#### Aim of the exercise
Please arrange every line of the records below as a Markdown table with two columns, Row for a running number and Text for the line itself. Leave out any blank lines.

[Opening Data section section]

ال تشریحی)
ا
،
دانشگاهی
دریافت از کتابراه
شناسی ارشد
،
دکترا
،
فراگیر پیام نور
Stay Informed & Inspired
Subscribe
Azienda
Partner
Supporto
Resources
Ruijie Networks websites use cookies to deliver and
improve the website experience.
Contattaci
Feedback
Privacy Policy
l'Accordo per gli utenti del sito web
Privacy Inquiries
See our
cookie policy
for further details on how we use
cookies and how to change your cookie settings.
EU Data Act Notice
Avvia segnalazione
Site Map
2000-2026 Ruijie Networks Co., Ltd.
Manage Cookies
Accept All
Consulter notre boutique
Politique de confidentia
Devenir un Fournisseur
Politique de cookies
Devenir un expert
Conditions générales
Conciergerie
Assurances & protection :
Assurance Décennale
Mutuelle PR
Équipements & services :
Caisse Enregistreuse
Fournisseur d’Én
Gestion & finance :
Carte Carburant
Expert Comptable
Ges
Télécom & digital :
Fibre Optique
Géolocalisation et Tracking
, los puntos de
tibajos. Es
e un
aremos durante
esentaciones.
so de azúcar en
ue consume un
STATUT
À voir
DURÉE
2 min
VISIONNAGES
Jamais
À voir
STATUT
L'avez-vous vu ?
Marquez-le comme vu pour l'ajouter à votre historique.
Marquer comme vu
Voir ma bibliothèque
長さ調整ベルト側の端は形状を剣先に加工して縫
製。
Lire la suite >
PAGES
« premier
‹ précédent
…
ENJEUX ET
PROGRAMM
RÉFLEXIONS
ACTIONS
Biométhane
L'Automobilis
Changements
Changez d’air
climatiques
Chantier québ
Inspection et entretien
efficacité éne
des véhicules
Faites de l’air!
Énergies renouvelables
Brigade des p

[Closing Data section section]

#### Response below
| Row | Text |
|---|---|
| 1 | ال تشریحی) |
| 2 | ا |
| 3 | ، |
| 4 | دانشگاهی |
| 5 | دریافت از کتابراه |
| 6 | شناسی ارشد |
| 7 | ، |
| 8 | دکترا |
| 9 | ، |
| 10 | فراگیر پیام نور |
| 11 | Stay Informed & Inspired |
| 12 | Subscribe |
| 13 | Azienda |
| 14 | Partner |
| 15 | Supporto |
| 16 | Resources |
| 17 | Ruijie Networks websites use cookies to deliver and |
| 18 | improve the website experience. |
| 19 | Contattaci |
| 20 | Feedback |
| 21 | Privacy Policy |
| 22 | l'Accordo per gli utenti del sito web |
| 23 | Privacy Inquiries |
| 24 | See our |
| 25 | cookie policy |
| 26 | for further details on how we use |
| 27 | cookies and how to change your cookie settings. |
| 28 | EU Data Act Notice |
| 29 | Avvia segnalazione |
| 30 | Site Map |
| 31 | 2000-2026 Ruijie Networks Co., Ltd. |
| 32 | Manage Cookies |
| 33 | Accept All |
| 34 | Consulter notre boutique |
| 35 | Politique de confidentia |
| 36 | Devenir un Fournisseur |
| 37 | Politique de cookies |
| 38 | Devenir un expert |
| 39 | Conditions générales |
| 40 | Conciergerie |
| 41 | Assurances & protection : |
| 42 | Assurance Décennale |
| 43 | Mutuelle PR |
| 44 | Équipements & services : |
| 45 | Caisse Enregistreuse |
| 46 | Fournisseur d’Én |
| 47 | Gestion & finance : |
| 48 | Carte Carburant |
| 49 | Expert Comptable |
| 50 | Ges |
| 51 | Télécom & digital : |
| 52 | Fibre Optique |
| 53 | Géolocalisation et Tracking |
| 54 | , los puntos de |
| 55 | tibajos. Es |
| 56 | e un |
| 57 | aremos durante |
| 58 | esentaciones. |
| 59 | so de azúcar en |
| 60 | ue consume un |
| 61 | STATUT |
| 62 | À voir |
| 63 | DURÉE |
| 64 | 2 min |
| 65 | VISIONNAGES |
| 66 | Jamais |
| 67 | À voir |
| 68 | STATUT |
| 69 | L'avez-vous vu ? |
| 70 | Marquez-le comme vu pour l'ajouter à votre historique. |
| 71 | Marquer comme vu |
| 72 | Voir ma bibliothèque |
| 73 | 長さ調整ベルト側の端は形状を剣先に加工して縫 |
| 74 | 製。 |
| 75 | Lire la suite > |
| 76 | PAGES |
| 77 | « premier |
| 78 | ‹ précédent |
| 79 | … |
| 80 | ENJEUX ET |
| 81 | PROGRAMM |
| 82 | RÉFLEXIONS |
| 83 | ACTIONS |
| 84 | Biométhane |
| 85 | L'Automobilis |
| 86 | Changements |
| 87 | Changez d’air |
| 88 | climatiques |
| 89 | Chantier québ |
| 90 | Inspection et entretien |
| 91 | efficacité éne |
| 92 | des véhicules |
| 93 | Faites de l’air! |
| 94 | Énergies renouvelables |
| 95 | Brigade des p |